■ INFORMATION PROVIDED:
________________________________________

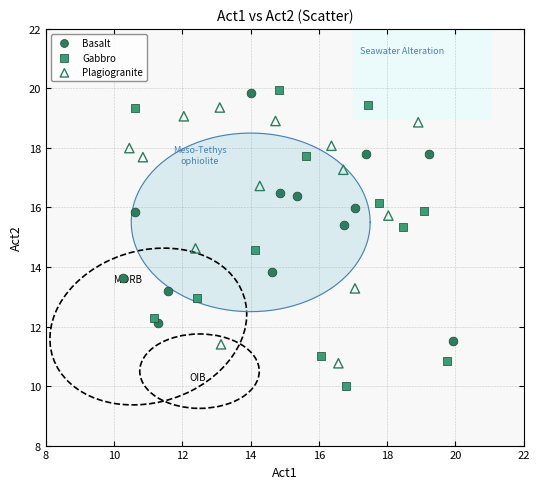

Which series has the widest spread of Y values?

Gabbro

________________________________________

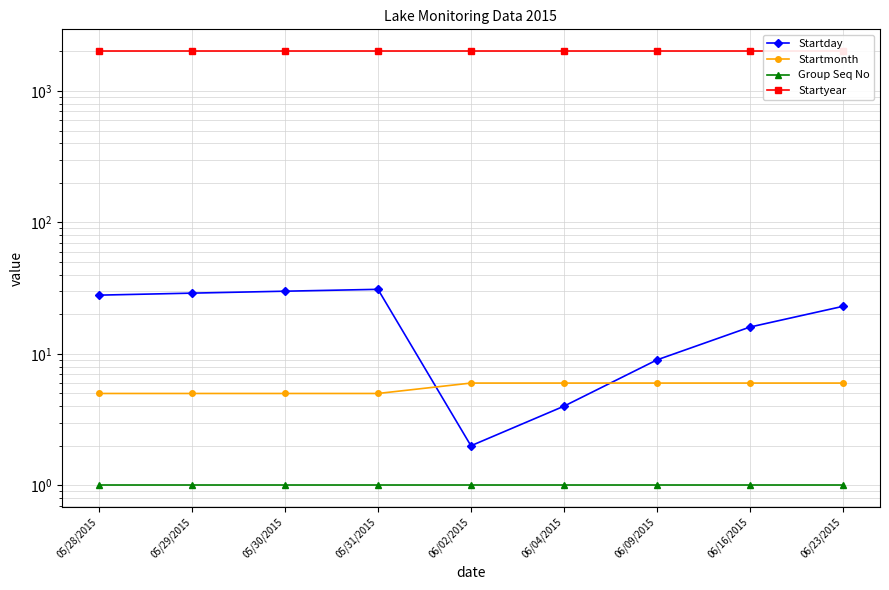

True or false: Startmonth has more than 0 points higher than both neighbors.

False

________________________________________

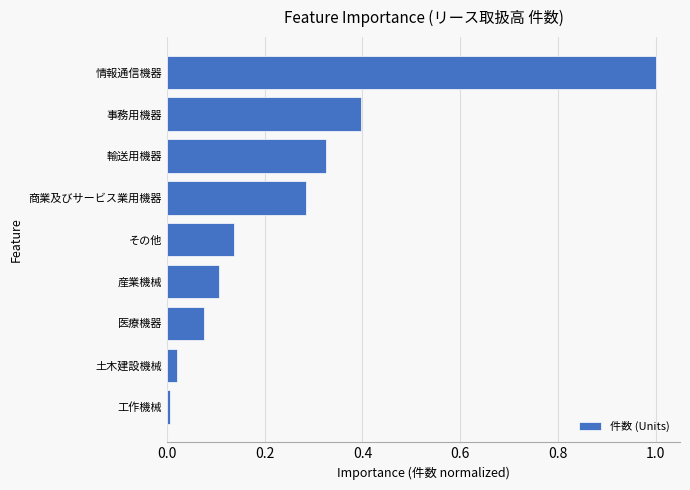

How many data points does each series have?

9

________________________________________

■ TASK DESCRIPTION: Copy every line from the entries above that contains the word "points", keeping each line unchanged.

■ YOUR SOLUTION:
True or false: Startmonth has more than 0 points higher than both neighbors.
How many data points does each series have?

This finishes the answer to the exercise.